XML 36 R16.htm IDEA: XBRL DOCUMENT v2.4.0.6
Commitments and Contingencies
12 Months Ended
Dec. 31, 2011
Commitments and Contingencies

10. Commitments and Contingencies

 

In the ordinary course of business, the Company is involved in various legal proceedings, workers’ compensation and product liability disputes. The Company is of the opinion that the ultimate resolution of these matters will not have a material adverse affect on the results of operations, cash flows or the financial position of the Company.

 

As a result of an environmental phase one study performed at the Company’s former facility located in Sarasota, Florida, the Company became aware of soil and groundwater contamination at the site.
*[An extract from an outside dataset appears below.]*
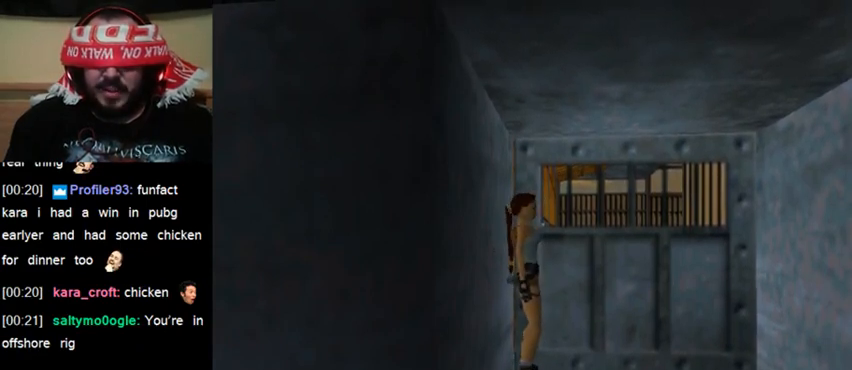
Gameplay with keyboard; each line is a JSON object with the keys held at the frame after it. "events" lists presses ("down") and releases ("up") of "0", "1", "2", "3", "4", "5", "6", "7", "8", "9", "act", "crouch", "dash", "down", "flare", "gun", "inv", "jump", "left", "right", "roll", "sl", "sr", "up" and "walk" between this image and that frame as [ms after this image, input, new state], when the widget could be followed in between. No other keys are recorded. Mouse input is not recorded. Key names are as the overlay labels them; some are game actions (e.g. jump) rather than physical keys. Not read: other_keys.
{"keys": [], "events": [[33, "walk", "up"]]}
The Company engaged an environmental engineering consultant to assess the level of contamination and to develop a remediation and monitoring plan for the site. Soil remediation at the site was completed during the year ended December 31, 2010. Ground water remediation at the site is expected to begin during the second quarter of 2013, upon approval of a remedial action plan. During the years ended December 31, 2011, 2010 and 2009, the Company recorded environmental remediation expense of $631, $967 and $537, respectively, as a component of selling, general and administrative on the consolidated statements of operations. At December 31, 2011 and 2010, the Company had accrued an undiscounted liability of $1,921 and $1,305, respectively, related to future remediation. The liability is recorded as a component of other long-term liabilities on the consolidated balance sheets. A majority of the costs associated with the recorded liability will be incurred at the start of the groundwater remediation, with the balance relating to monitoring costs to be incurred over a time horizon of multiple years. The recorded liability is based on assumptions of the current site assessment report. In December 2011, the Company sold the Sarasota facility and related property. However, the liability to remediate the site contamination remains the responsibility of the Company. Due to the ongoing site remediation, the closing terms of the sale agreement included a requirement for the Company to maintain a $2,000 letter of credit for the benefit of the buyer.

 

In addition, the Company’s subsidiary, PST, has civil, labor and tributary contingencies for which the outcome is deemed to be of a possible loss by its legal advisors, and, therefore, were not recorded. Such contingencies amount to $13,349 at December 31, 2011.